Saved entries:

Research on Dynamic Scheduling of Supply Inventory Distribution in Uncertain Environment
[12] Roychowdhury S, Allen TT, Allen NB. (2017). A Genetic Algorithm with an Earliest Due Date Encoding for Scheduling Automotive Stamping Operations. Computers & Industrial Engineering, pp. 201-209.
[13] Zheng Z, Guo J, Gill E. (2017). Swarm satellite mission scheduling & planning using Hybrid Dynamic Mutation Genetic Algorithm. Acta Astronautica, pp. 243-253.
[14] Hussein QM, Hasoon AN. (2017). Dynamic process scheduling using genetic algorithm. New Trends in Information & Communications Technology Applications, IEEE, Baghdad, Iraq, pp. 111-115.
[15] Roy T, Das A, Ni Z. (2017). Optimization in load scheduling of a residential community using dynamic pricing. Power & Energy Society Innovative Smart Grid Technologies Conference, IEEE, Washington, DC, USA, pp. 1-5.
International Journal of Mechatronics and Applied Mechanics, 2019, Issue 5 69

--

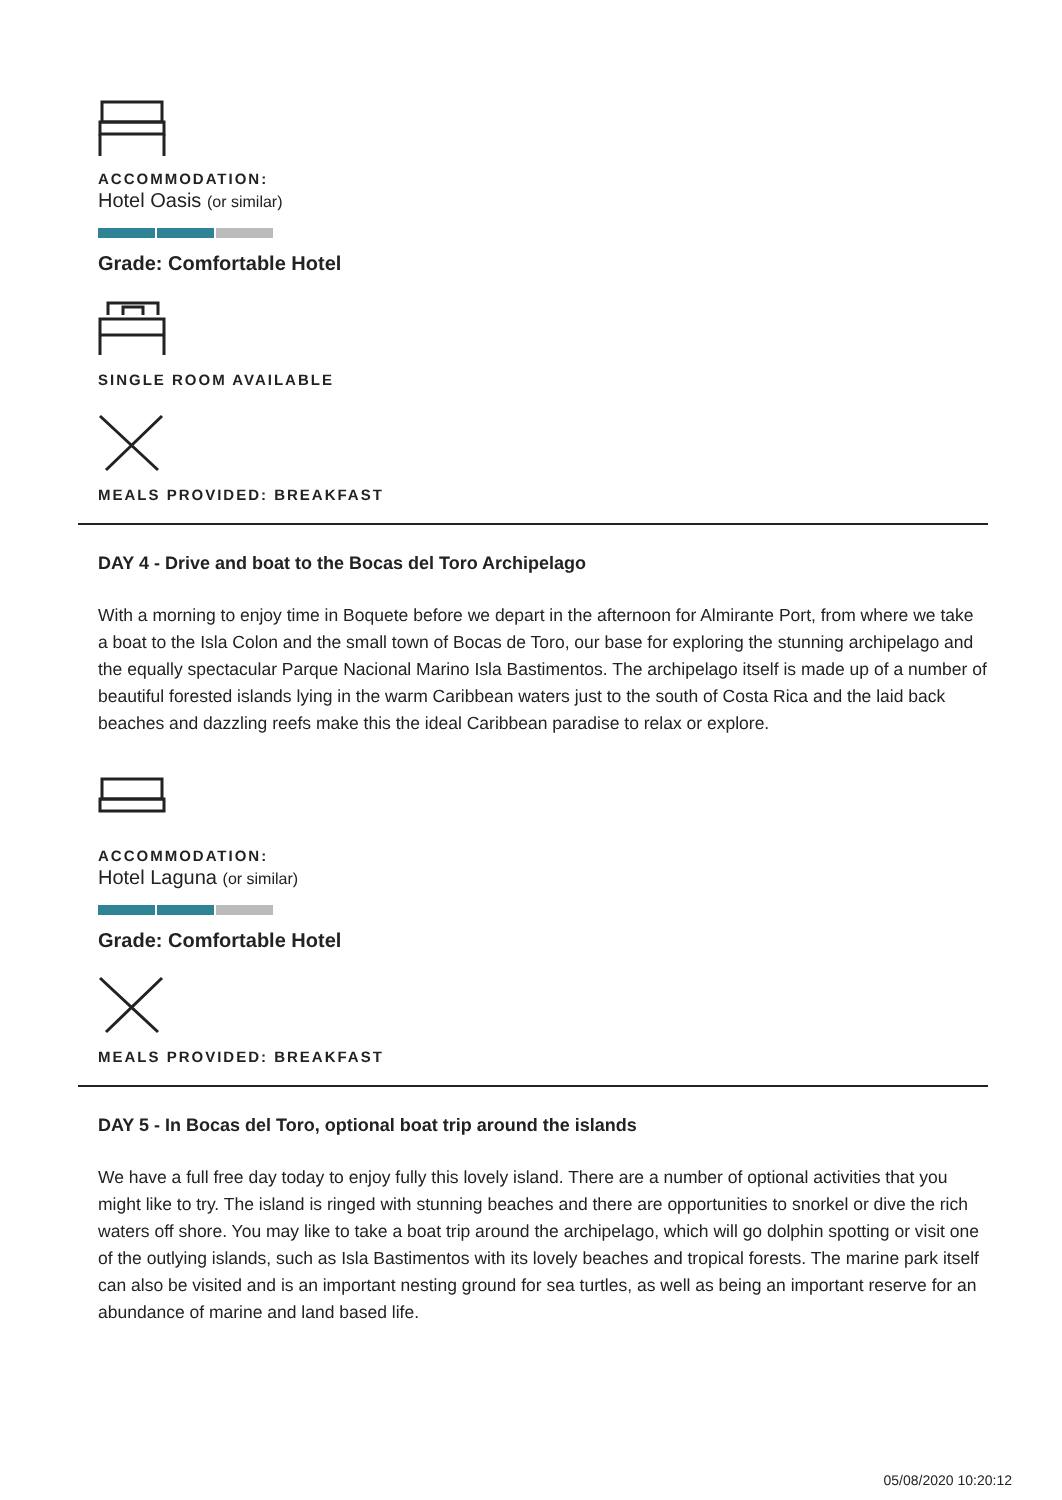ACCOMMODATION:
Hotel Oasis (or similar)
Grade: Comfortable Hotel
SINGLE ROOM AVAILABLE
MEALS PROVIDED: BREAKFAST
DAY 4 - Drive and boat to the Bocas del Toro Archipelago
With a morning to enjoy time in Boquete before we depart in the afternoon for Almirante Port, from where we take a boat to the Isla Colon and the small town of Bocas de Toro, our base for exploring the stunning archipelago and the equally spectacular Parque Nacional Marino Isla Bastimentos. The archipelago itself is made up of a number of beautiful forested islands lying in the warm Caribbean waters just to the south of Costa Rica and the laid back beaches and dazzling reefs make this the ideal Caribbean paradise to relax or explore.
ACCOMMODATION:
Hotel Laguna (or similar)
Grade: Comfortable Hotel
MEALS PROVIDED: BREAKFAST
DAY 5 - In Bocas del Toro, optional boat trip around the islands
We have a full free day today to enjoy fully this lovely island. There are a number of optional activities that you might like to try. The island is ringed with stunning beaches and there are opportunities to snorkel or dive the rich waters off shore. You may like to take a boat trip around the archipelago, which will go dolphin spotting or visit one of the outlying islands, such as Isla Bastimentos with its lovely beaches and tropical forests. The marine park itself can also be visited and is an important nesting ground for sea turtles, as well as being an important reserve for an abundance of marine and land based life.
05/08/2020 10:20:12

* * *

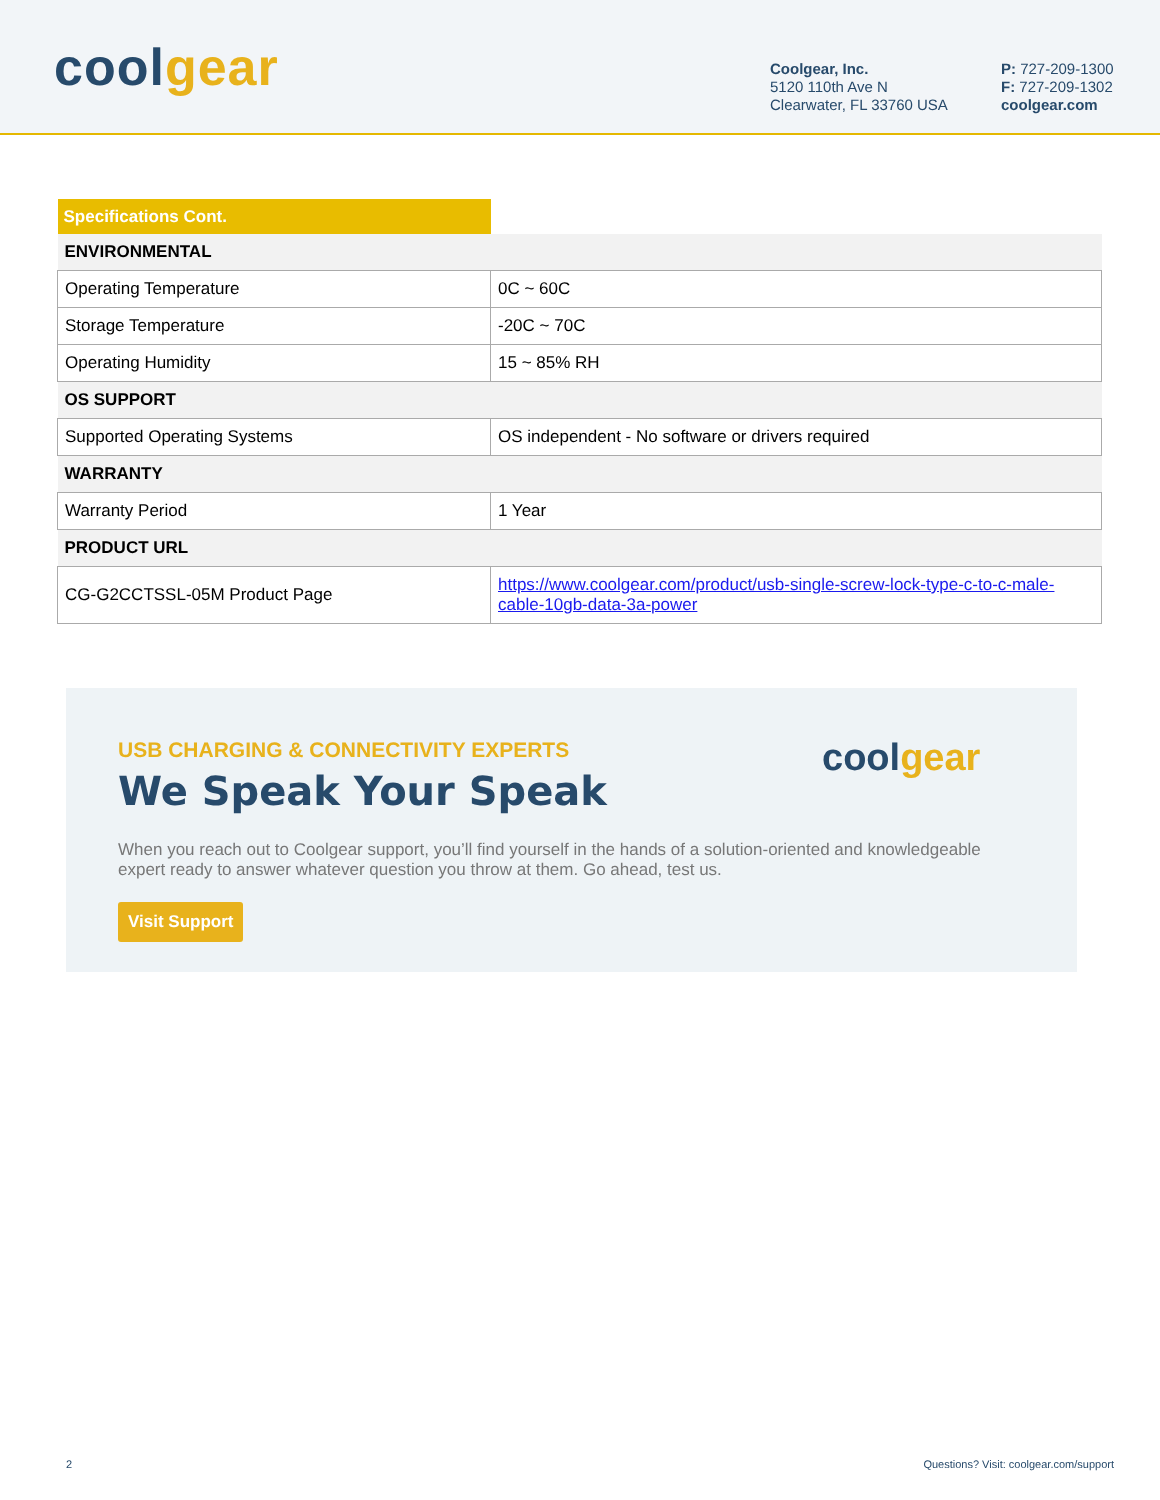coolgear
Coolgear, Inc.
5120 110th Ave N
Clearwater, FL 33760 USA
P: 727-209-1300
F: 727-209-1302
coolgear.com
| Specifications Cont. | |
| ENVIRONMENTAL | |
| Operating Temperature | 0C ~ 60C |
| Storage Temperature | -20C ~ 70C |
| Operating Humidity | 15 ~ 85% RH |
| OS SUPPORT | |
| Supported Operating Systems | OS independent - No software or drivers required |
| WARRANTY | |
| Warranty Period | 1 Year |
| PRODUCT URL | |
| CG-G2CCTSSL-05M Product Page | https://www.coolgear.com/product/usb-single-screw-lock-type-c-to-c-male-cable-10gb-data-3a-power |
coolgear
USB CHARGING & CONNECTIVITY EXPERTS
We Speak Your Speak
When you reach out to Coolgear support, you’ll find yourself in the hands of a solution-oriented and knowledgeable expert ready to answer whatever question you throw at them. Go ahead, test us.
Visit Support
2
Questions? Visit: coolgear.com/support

--- Problem description ---
Retype the entries above exactly, but only from the line containing "Research on Dynamic" through the line containing "[12] Roychowdhury S, Allen", both included.

--- Response to the exercise ---
Research on Dynamic Scheduling of Supply Inventory Distribution in Uncertain Environment
[12] Roychowdhury S, Allen TT, Allen NB. (2017). A Genetic Algorithm with an Earliest Due Date Encoding for Scheduling Automotive Stamping Operations. Computers & Industrial Engineering, pp. 201-209.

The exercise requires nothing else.